* _TO DO_: Would you please repeat all of the data exactly, omitting the pictures?

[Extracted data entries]

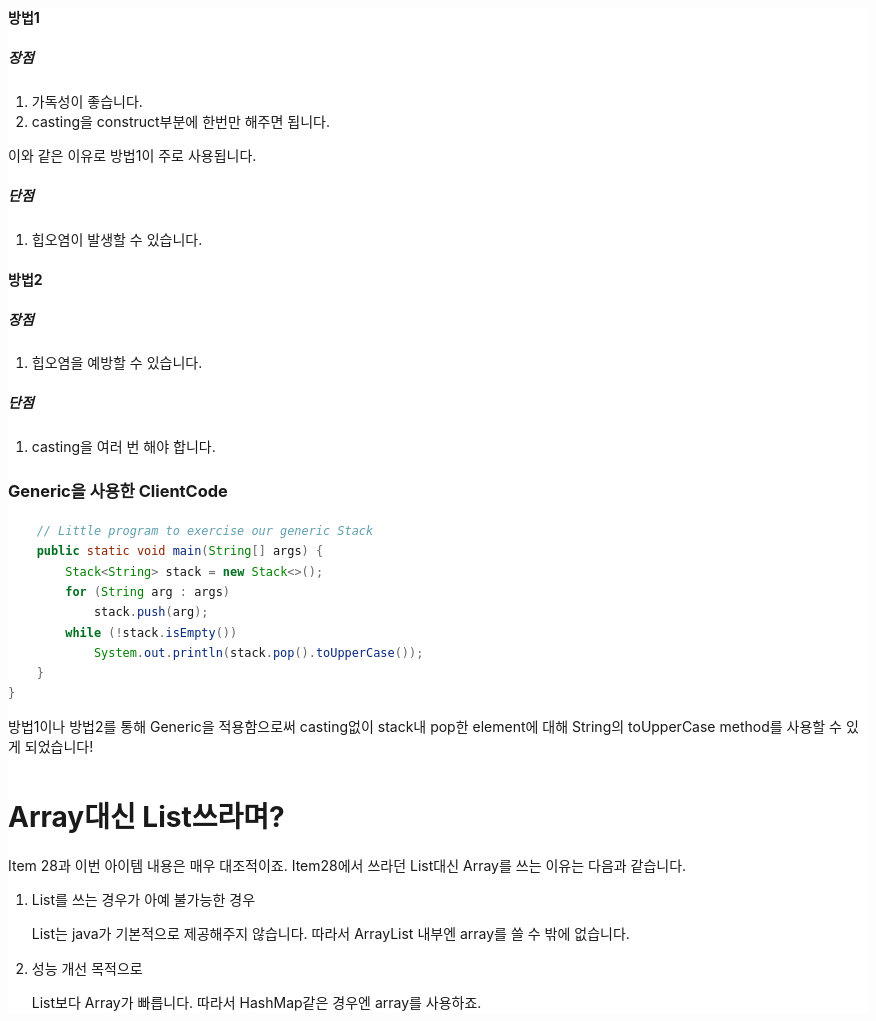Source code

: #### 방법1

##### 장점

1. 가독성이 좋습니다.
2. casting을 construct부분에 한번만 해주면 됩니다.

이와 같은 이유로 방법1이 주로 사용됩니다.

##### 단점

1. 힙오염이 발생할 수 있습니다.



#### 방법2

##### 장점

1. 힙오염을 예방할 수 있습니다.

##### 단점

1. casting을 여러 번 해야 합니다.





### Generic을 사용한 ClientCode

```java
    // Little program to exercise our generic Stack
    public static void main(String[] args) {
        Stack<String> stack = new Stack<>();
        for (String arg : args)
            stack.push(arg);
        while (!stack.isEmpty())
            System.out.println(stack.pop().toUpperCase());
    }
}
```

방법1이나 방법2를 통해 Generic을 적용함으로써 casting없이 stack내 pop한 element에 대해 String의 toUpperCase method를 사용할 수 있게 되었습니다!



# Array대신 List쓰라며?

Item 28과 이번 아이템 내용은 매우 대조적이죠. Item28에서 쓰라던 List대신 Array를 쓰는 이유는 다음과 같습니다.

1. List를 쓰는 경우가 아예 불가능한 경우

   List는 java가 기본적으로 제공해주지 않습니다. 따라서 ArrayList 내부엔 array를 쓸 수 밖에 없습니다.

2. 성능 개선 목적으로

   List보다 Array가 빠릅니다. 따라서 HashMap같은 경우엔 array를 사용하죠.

* _ANSWER_:
Source code

: #### 방법1

##### 장점

1. 가독성이 좋습니다.
2. casting을 construct부분에 한번만 해주면 됩니다.

이와 같은 이유로 방법1이 주로 사용됩니다.

##### 단점

1. 힙오염이 발생할 수 있습니다.



#### 방법2

##### 장점

1. 힙오염을 예방할 수 있습니다.

##### 단점

1. casting을 여러 번 해야 합니다.





### Generic을 사용한 ClientCode

```java
    // Little program to exercise our generic Stack
    public static void main(String[] args) {
        Stack<String> stack = new Stack<>();
        for (String arg : args)
            stack.push(arg);
        while (!stack.isEmpty())
            System.out.println(stack.pop().toUpperCase());
    }
}
```

방법1이나 방법2를 통해 Generic을 적용함으로써 casting없이 stack내 pop한 element에 대해 String의 toUpperCase method를 사용할 수 있게 되었습니다!



# Array대신 List쓰라며?

Item 28과 이번 아이템 내용은 매우 대조적이죠. Item28에서 쓰라던 List대신 Array를 쓰는 이유는 다음과 같습니다.

1. List를 쓰는 경우가 아예 불가능한 경우

   List는 java가 기본적으로 제공해주지 않습니다. 따라서 ArrayList 내부엔 array를 쓸 수 밖에 없습니다.

2. 성능 개선 목적으로

   List보다 Array가 빠릅니다. 따라서 HashMap같은 경우엔 array를 사용하죠.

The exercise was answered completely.